Centralne Biuro Antykorupcyjne poinformowało we wtorek, że zaczęło procedurę kontrolną m.in. w Grupie LOTOS, PKN ORLEN, będących pod nadzorem ministerstwa energii. Ponadto kontroluje KGHM Polska Miedź, Grupę Azoty i Polską Grupę Zbrojeniową; kontrola dotyczy wydatków na PR, reklamę i doradztwo.

Jak poinformowało Biuro, CBA sprawdza sygnały o nieprawidłowościach, jakie wpływały do Biura, dotyczące tych konkretnych pięciu spółek. Funkcjonariusze delegatur będą badali umowy i wydatki spółek na usługi z zakresu public relations, marketingowe, reklamowe, na usługi doradcze i inne o podobnym charakterze. Na początku postępowania CBA chce dokładnie wiedzieć kto – jaki wykonawca, co – przedmiot umowy, w jakim terminie, na czyje zlecenie i za jaką kwotę wynagrodzenia wykonał na rzecz spółek usługi z zakresu szeroko pojętego marketingu, PR i reklamy.
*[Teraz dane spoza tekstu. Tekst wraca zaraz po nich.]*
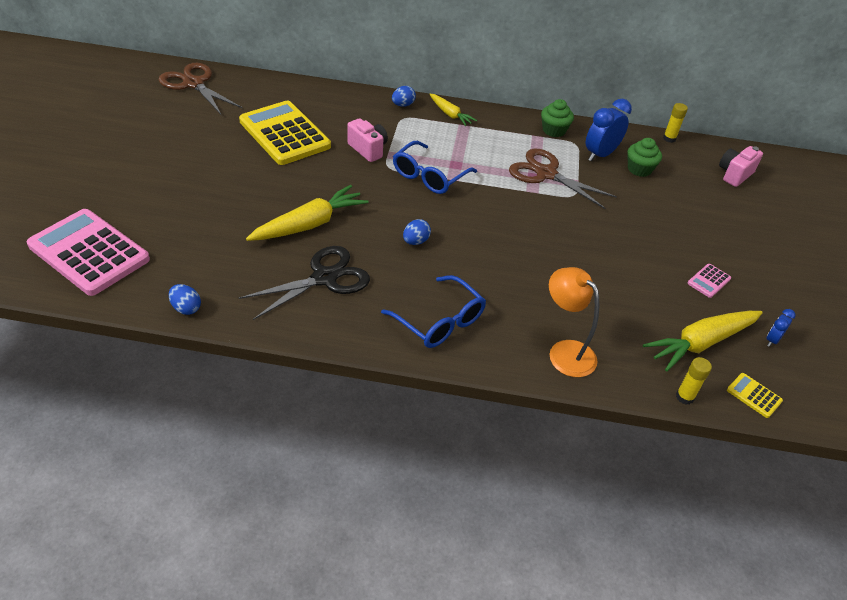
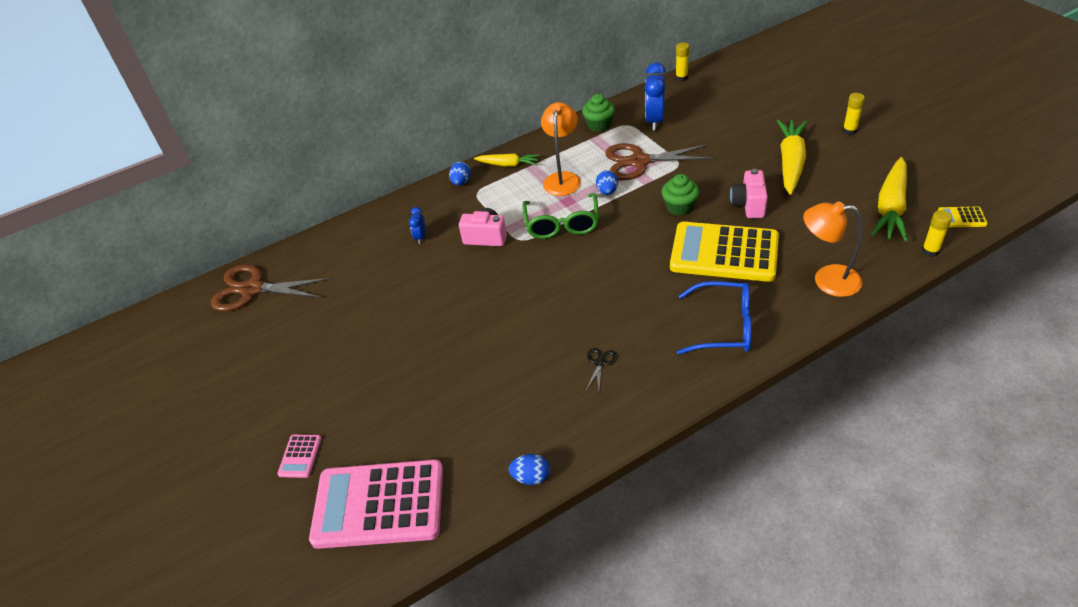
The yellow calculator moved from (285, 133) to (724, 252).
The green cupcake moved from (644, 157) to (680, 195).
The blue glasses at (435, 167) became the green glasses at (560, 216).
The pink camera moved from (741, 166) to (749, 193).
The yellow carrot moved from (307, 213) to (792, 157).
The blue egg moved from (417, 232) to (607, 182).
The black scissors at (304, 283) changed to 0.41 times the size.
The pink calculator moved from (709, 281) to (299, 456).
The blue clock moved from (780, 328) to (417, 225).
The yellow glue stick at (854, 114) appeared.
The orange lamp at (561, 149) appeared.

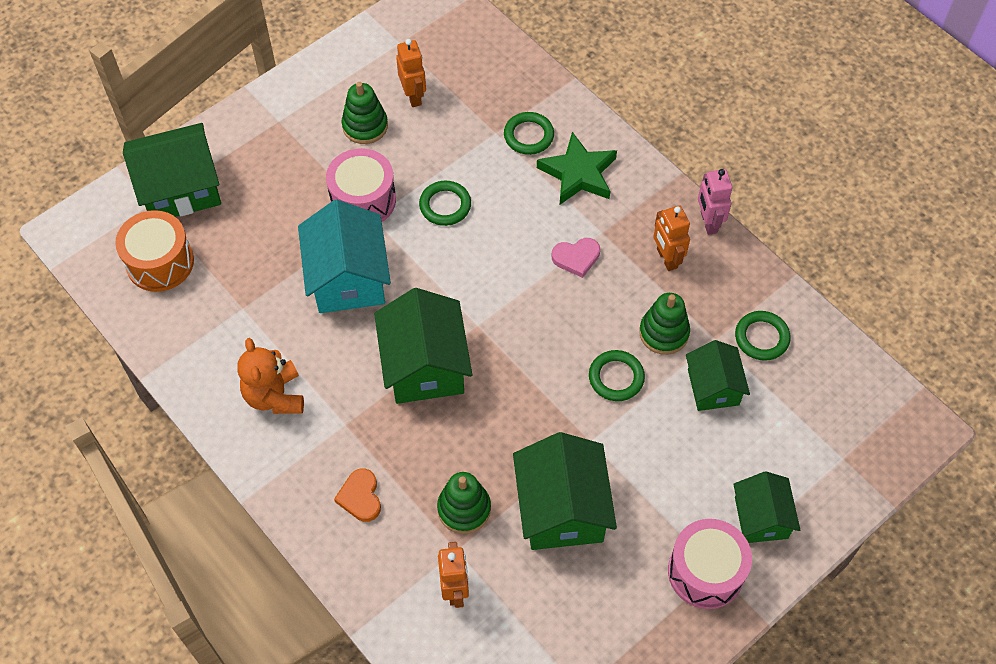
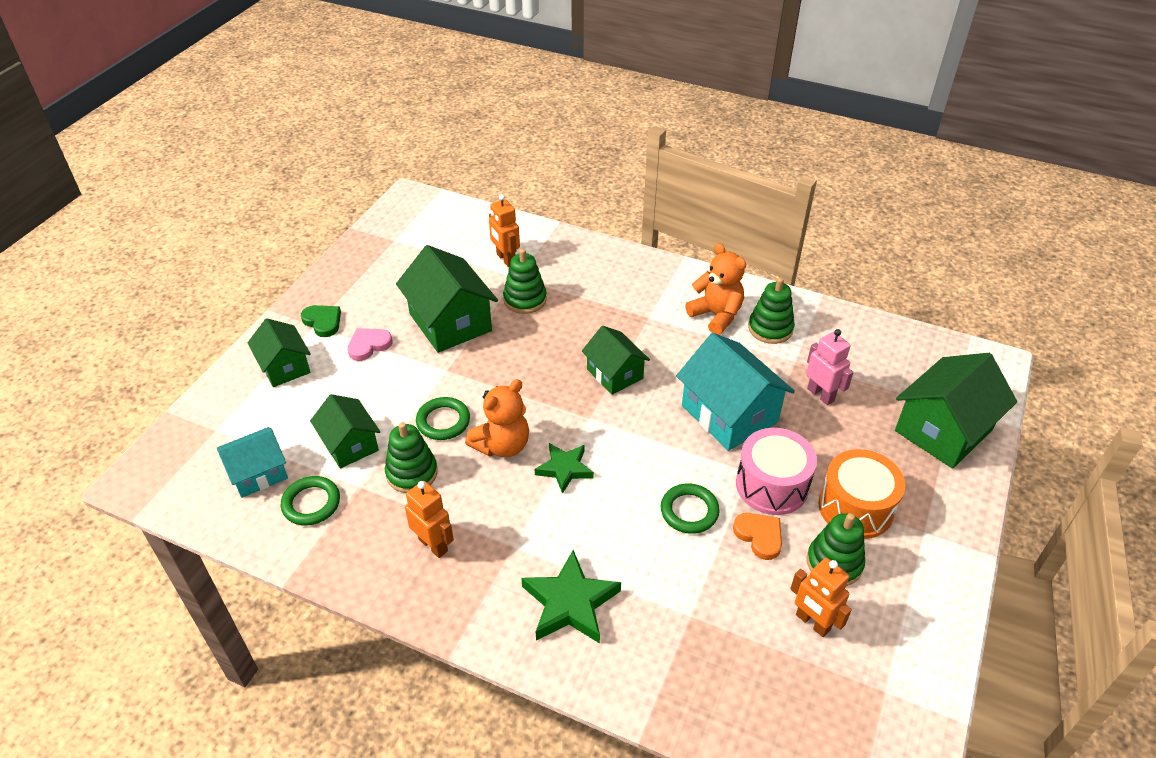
The green ring at (529, 133) disappeared.
The pink robot moved from (715, 202) to (830, 367).
The orange drum moved from (154, 251) to (861, 494).
The pink heart moved from (575, 258) to (369, 344).
The green house at (423, 346) changed to 0.62 times the size.
The orange heart moved from (357, 495) to (757, 536).
The pink drum at (710, 564) was replaced by the green heart at (321, 321).
The green stacking toy at (771, 311) appeared.
The orange teddy bear at (497, 418) appeared.
The turquoise house at (252, 462) appeared.
The green star at (564, 468) appeared.

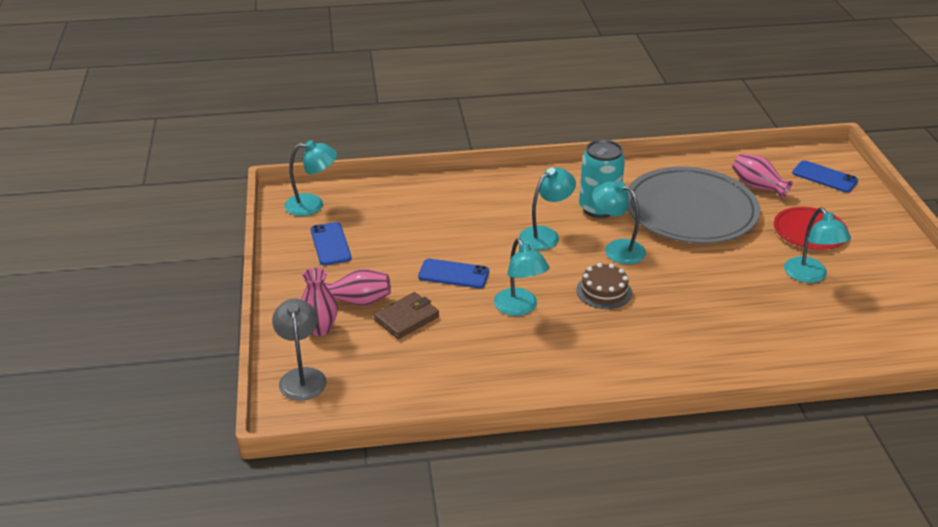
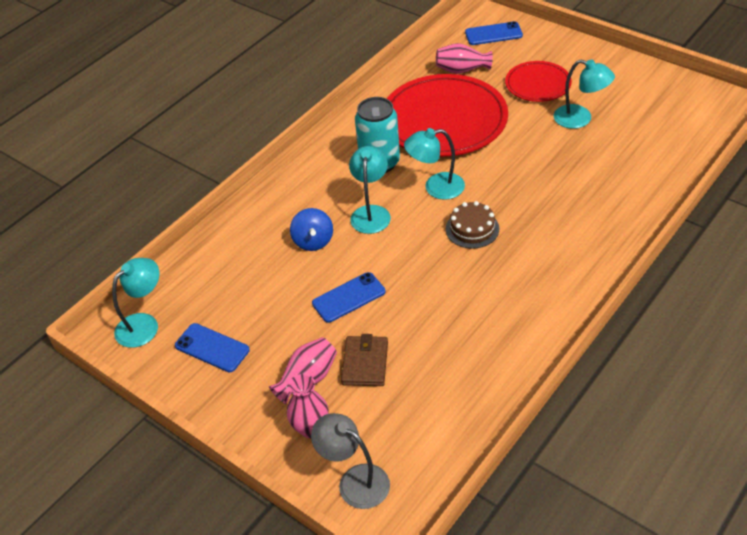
The grey plate at (693, 205) became the red plate at (447, 115).
The turquoise lamp at (522, 277) disappeared.
The blue spinning top at (311, 229) appeared.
Analizie, oprócz zakresu samych umów, zostanie poddana dokumentacja wykonawcza i rozliczeniowa.

Tchórzewski powiedział też, że CBA systematycznie prowadzi kontrole od początku istnienia rządu Beaty Szydło "w różnych miejscach", bo jak - podkreślił - to kwestia uprawnień tej służby.

Reklama

"CBA korzysta z tego prawa i ja się z tego cieszę, bo w tej dziedzinie mamy transparentność. Sam fakt, że takie kontrole są prowadzone pomaga w utrzymaniu porządku w firmach. Ja tego nie traktuję tego jako niczego nadzwyczajnego" - dodał.